How will that affect the state of traffic on our roads? The Department of Transport recently published a study on this question. It concluded that because EVs are cheaper to run than conventional cars the cost differential between a journey in an EV and one on our expensive public transport system will widen. Therefore, people will make more car journeys – and traffic congestion will worsen. It’s kind of the DoT to let us know.

There will be those who argue that this issue is simply resolved by building more roads. No doubt there will be residential road building at scale in response to Labour’s plan to build 300,000 new homes a year which I discussed recently. The problem here is one of Parkinson’s Law: just as bureaucracy expands to fill the time available to it, so the number of cars on the road rises in tandem with the size of the road network. Professor Andrew Graves of the University of Bath, doubts that building more roads will halt the threat of congestion. “The more roads you build, the quicker you’ll fill them up”, he told the Daily Telegraph last week.

It would be paradoxical if a policy designed to save the planet resulted in concreting over more of our countryside

EV Sales Slow

Car dealers in the UK are reporting that electric cars are taking longer to sell than conventional internal combustion engine-powered cars. Unsold inventory is starting to stack up, which is why some EVs are now on offer at a discount. Global EV sales grew by 49 percent in the first half of this year – but that is well down from the 63 percent growth achieved last year.

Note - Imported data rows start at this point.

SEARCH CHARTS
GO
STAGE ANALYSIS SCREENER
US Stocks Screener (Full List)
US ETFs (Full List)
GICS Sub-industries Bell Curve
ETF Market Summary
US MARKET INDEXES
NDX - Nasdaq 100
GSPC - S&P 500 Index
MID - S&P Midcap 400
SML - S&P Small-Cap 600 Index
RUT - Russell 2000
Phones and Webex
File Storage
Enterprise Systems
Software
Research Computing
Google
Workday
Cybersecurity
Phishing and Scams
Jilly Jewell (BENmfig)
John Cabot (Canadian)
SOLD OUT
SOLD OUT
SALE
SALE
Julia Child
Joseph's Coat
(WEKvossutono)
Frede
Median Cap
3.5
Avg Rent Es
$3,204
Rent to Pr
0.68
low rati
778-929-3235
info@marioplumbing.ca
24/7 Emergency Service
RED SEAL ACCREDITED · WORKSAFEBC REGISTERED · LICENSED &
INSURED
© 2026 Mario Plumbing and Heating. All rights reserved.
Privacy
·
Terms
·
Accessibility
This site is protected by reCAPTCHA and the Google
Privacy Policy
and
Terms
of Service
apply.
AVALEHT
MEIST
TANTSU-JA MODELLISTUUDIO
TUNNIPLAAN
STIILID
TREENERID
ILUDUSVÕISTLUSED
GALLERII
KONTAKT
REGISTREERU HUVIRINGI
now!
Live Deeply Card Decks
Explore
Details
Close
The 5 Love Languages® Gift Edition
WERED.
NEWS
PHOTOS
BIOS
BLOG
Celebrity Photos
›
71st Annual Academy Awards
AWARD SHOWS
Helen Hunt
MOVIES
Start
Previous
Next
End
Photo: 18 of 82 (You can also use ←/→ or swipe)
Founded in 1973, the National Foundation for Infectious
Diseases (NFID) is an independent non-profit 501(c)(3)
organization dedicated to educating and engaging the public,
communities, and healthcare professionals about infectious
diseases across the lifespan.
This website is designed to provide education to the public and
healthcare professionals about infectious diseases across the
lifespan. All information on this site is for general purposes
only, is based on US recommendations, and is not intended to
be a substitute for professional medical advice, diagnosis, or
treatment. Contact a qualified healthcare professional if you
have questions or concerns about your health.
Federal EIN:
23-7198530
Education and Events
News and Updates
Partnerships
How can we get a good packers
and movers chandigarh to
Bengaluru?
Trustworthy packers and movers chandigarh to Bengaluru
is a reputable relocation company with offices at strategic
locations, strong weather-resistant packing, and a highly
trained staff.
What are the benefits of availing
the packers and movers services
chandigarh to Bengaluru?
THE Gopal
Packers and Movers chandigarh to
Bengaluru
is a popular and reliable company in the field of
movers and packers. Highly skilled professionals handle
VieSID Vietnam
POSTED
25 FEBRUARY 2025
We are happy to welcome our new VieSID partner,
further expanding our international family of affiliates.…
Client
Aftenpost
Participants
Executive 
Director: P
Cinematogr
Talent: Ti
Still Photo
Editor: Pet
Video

What’s more, the global figure is skewed by China, which is responsible for 55 percent of all EVs sold worldwide.

One reason why EVs are failing to impress the punters is that there are too few charging stations and too many charge-points are out of service, forcing people to drive elsewhere in a desperate search for power. The more EVs there are on the road, the more competition there is for charge points – hence reports of people having to queue for an hour or more to charge their car.

Also, the range of EVs is often less than advertised. The range of an EV tends to decline as the battery gets older, although reportedly manufacturers are working on this. EVs are still much more expensive than their petrol and diesel-powered analogues. Their second-hand value is difficult to assess as there is no deep second-hand market as exists for petrol and diesel cars. Their batteries last no more than 15 years and are expensive to replace.

Reading The Runes

It’s time to tell the truth about lithium-ion battery-powered electric cars. The manufacture of a lithium-ion battery-powered EV generates much greater carbon emissions than for a conventional car. And the safety issues associated with them have been underplayed.

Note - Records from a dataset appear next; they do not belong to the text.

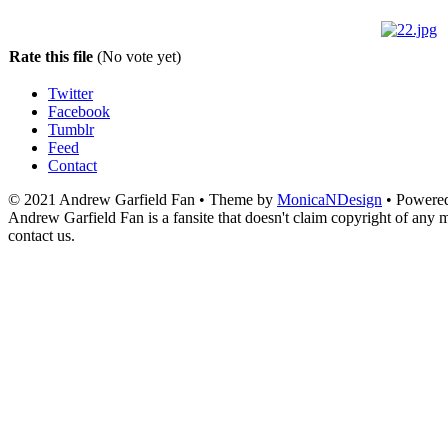
Rate this file
(No vote yet)
Twitter
Facebook
Tumblr
Feed
Contact
© 2021 Andrew Garfield Fan • Theme by
MonicaNDesign
• Powere
Andrew Garfield Fan is a fansite that doesn't claim copyright of any ma
contact us.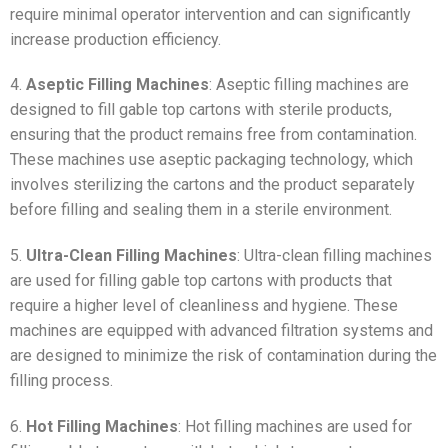
require minimal operator intervention and can significantly
increase production efficiency.
4.
Aseptic Filling Machines
: Aseptic filling machines are
designed to fill gable top cartons with sterile products,
ensuring that the product remains free from contamination.
These machines use aseptic packaging technology, which
involves sterilizing the cartons and the product separately
before filling and sealing them in a sterile environment.
5.
Ultra-Clean Filling Machines
: Ultra-clean filling machines
are used for filling gable top cartons with products that
require a higher level of cleanliness and hygiene. These
machines are equipped with advanced filtration systems and
are designed to minimize the risk of contamination during the
filling process.
6.
Hot Filling Machines
: Hot filling machines are used for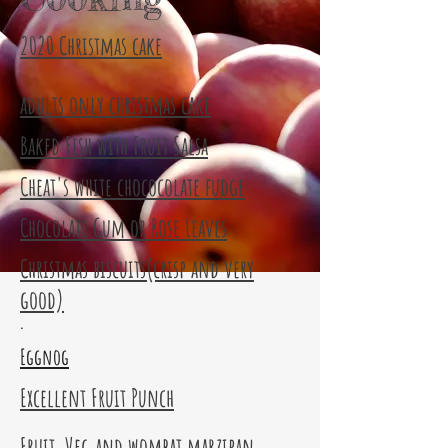
2020 Christmas cake
adults only christmas cake
Baked Fish with Fruit Salsa
Cheat's white chococolate fudge
Chocolate Gum or Rose Leaves
Christmas biscuits(crisp and very
good)
.
Eggnog
Excellent Fruit Punch
Fruit, Veg and wombat marzipan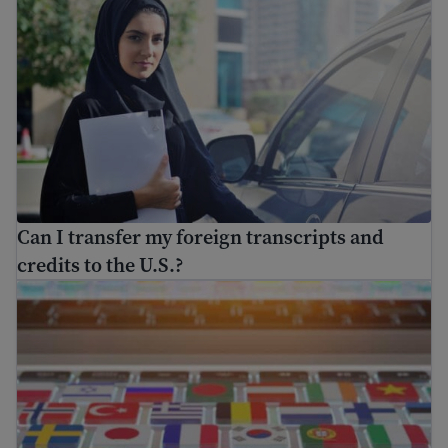
Can I transfer my foreign transcripts and
credits to the U.S.?
Find free translation help in the USA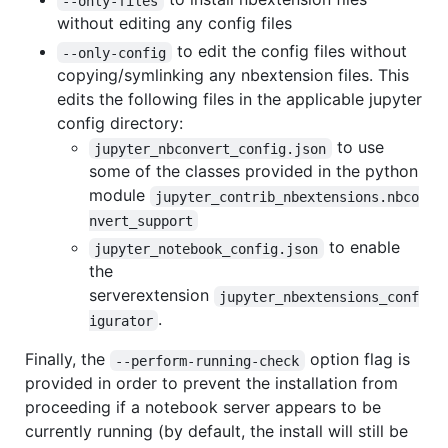
--only-files
without editing any config files
to edit the config files without
--only-config
copying/symlinking any nbextension files. This
edits the following files in the applicable jupyter
config directory:
to use
jupyter_nbconvert_config.json
some of the classes provided in the python
module
jupyter_contrib_nbextensions.nbco
nvert_support
to enable
jupyter_notebook_config.json
the
serverextension
jupyter_nbextensions_conf
.
igurator
Finally, the
option flag is
--perform-running-check
provided in order to prevent the installation from
proceeding if a notebook server appears to be
currently running (by default, the install will still be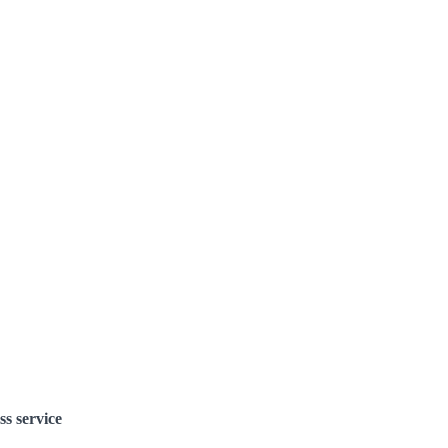
ss service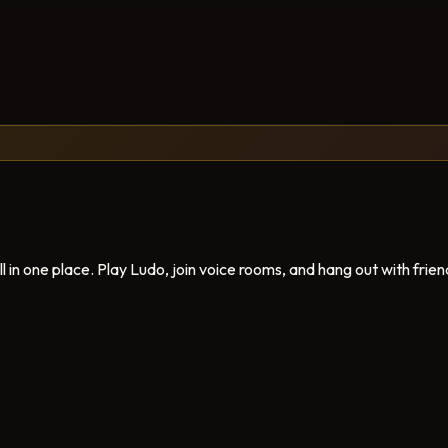
in one place. Play Ludo, join voice rooms, and hang out with frien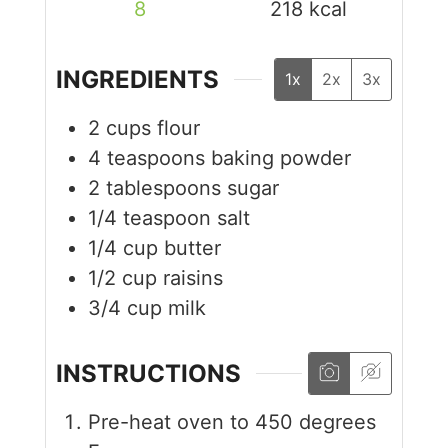
8
218
kcal
INGREDIENTS
1x
2x
3x
2
cups
flour
4
teaspoons
baking powder
2
tablespoons
sugar
1/4
teaspoon
salt
1/4
cup
butter
1/2
cup
raisins
3/4
cup
milk
INSTRUCTIONS
Pre-heat oven to 450 degrees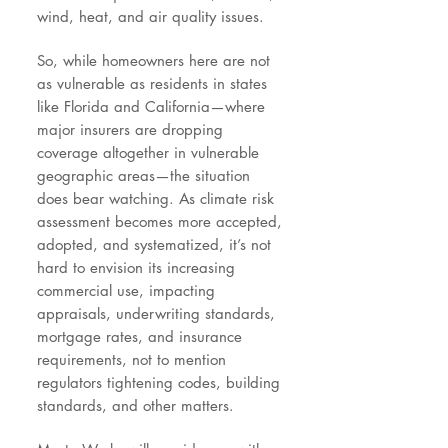
wind, heat, and air quality issues.
So, while homeowners here are not
as vulnerable as residents in states
like Florida and California—where
major insurers are dropping
coverage altogether in vulnerable
geographic areas—the situation
does bear watching. As climate risk
assessment becomes more accepted,
adopted, and systematized, it’s not
hard to envision its increasing
commercial use, impacting
appraisals, underwriting standards,
mortgage rates, and insurance
requirements, not to mention
regulators tightening codes, building
standards, and other matters.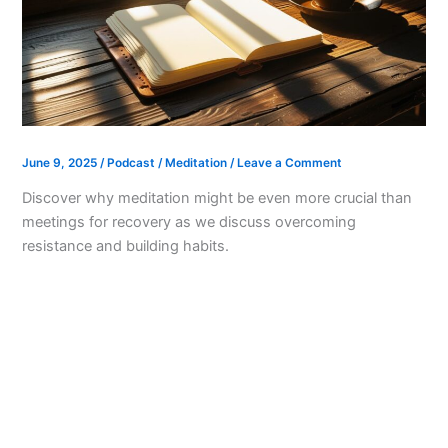
June 9, 2025
/
Podcast
/
Meditation
/
Leave a Comment
Discover why meditation might be even more crucial than
meetings for recovery as we discuss overcoming
resistance and building habits.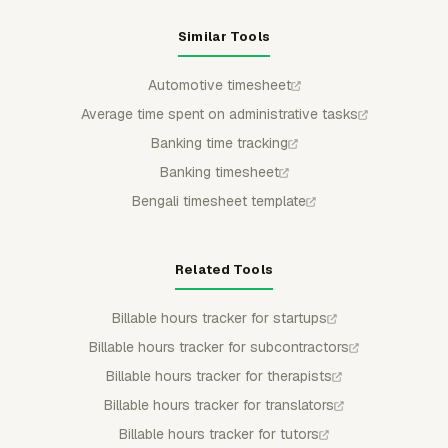
Similar Tools
Automotive timesheet
Average time spent on administrative tasks
Banking time tracking
Banking timesheet
Bengali timesheet template
Related Tools
Billable hours tracker for startups
Billable hours tracker for subcontractors
Billable hours tracker for therapists
Billable hours tracker for translators
Billable hours tracker for tutors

The determination of governments in the EU and the UK to force automotive giants in the direction of one single fundamentally flawed technology, while proscribing any alternative internal combustion engine technologies, will come be seen as a huge mistake. If it had been left to the market we would have got to minimal carbon quicker. (Zero CO2 emissions is a chimera – you emit CO2 every time you exhale!).

It’s akin to the Locomotives Act of 1865 which compelled a man waving a red flag to walk in front of any horseless carriage. (Happily, that was repealed in 1896). It will saddle Europe and the UK with a massive competitive disadvantage, since no other continent is likely to embark on parallel policy.